Red – optical path of the primary optics.
Green – optical path of the projected secondary optics.

A – imaging plane
B – projected image
CF – focus lens
CZ – zoom lens
D – lamp housing
E – spotlight tube
f – focal point for the light source (high intensity, for instance, for an inserted film)

Interaction of the primary and secondary optics in the profile spotlight.

It is clearly visible that the focal point of the light source is not the focal point of the image.

Primary optics

To ensure uniform flooding of the imaging plane with light, a collimating lens, also known as a “condenser”, is often used. It is used for high-quality conventional light sources such as LEDs. For large LED arrays, multi-stage lens combinations are often used, with miniature lenses arranged above each individual LED chip. A historical review: the ETC S4 – the most common type of profile spotlight in the world – used a mirror to focus the light emitted from the halogen lamp. The basic principle of primary optics is easy to illustrate with an idealized lens. Parallel incident rays are refracted by a lens towards the focal point of the lens. Conversely, rays of light that strike the lens from the focal point exit the lens parallel to the optical axis. If the light source is placed in the focal point of a lens, the light is emitted parallel to the optical axis and evenly floods the imaging plane with light.

A – imaging plane

A halogen bulb represents the light source here. A spherical mirror can be seen opposite the lens of the light source. Its purpose is to reflect the light emitted from the back through the light source back onto the lens. The smaller the light source, the more evenly the image is penetrated. That is why short-arc discharge lamps have a very high image quality. LED arrays are distributed over a wide space, meaning the use of complex optics are usually required here.

Example of a high-quality primary optic for an extended LED array using the Cameo P6 as the example

Secondary optics

The imaging plane flooded with light can now be projected using a lens.
The lensmaker’s formula is used for thin lenses: 1/f = (n-1)(1/r1 – 1/r2) = 1/g + 1/b
with
r1, r2 = radius of curvature
n = refractive index of the lens material
g = distance of object to main plane
b = distance of projected image to main plane

In addition, for anyone who wear glasses (or use visual aids), the term “dioptre” (dpt) is a familiar word. The refractive power B is provided in the unit “dioptre”. In turn, the refractive power is the quotient of the refractive index of the lens material (n) and the focal length (f), or B=n/f for short.

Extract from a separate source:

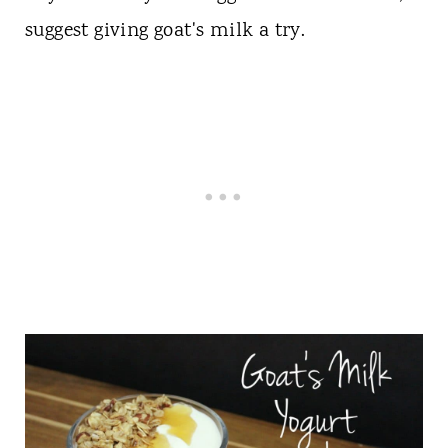
suggest giving goat's milk a try.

The following diagrams show how the imaging distance can be determined in graphic form. To do this, a beam of light is drawn from any point on the object, parallel to the optical axis, to the main plane of the lens. From this point, a line is then drawn through the focal point of the lens. Instead of the focal point line, a line is now drawn from the object through the centre of the lens. A sharply projected image is now also produced where the two lines intersect (at the intersection point). This is because the centre beam leaves the thin lens almost uninterrupted. If the lens is now moved towards the focal point, the image is enlarged at a greater distance, just as we need it for our profile spotlight.

A – imaging plane
B – projected image
C – lens
f – focal point
G – parallel beam
H – focal ray
rA – object width
rf– focal length
rB– image width

Graphical determination of the imaging distance

Border view

If we place the imaging plane at twice the distance of the focal length, the projected image will be the same size. If the object is located further away from the lens, the projected image would be made even smaller, which, of course, makes no sense for our applications.

A – imaging plane
B – projected image
C – lens
f – focal point

Imaging plane with 2f distance; projected image is the same size.

If we move the imaging plane towards the focal point, you will see that light rays in the image become more parallel over time and ultimately no longer have a point of intersection. No more image is projected.

A – imaging plane
C – lens
f – focal point

Imaging plane with f distance; no image is projected any more.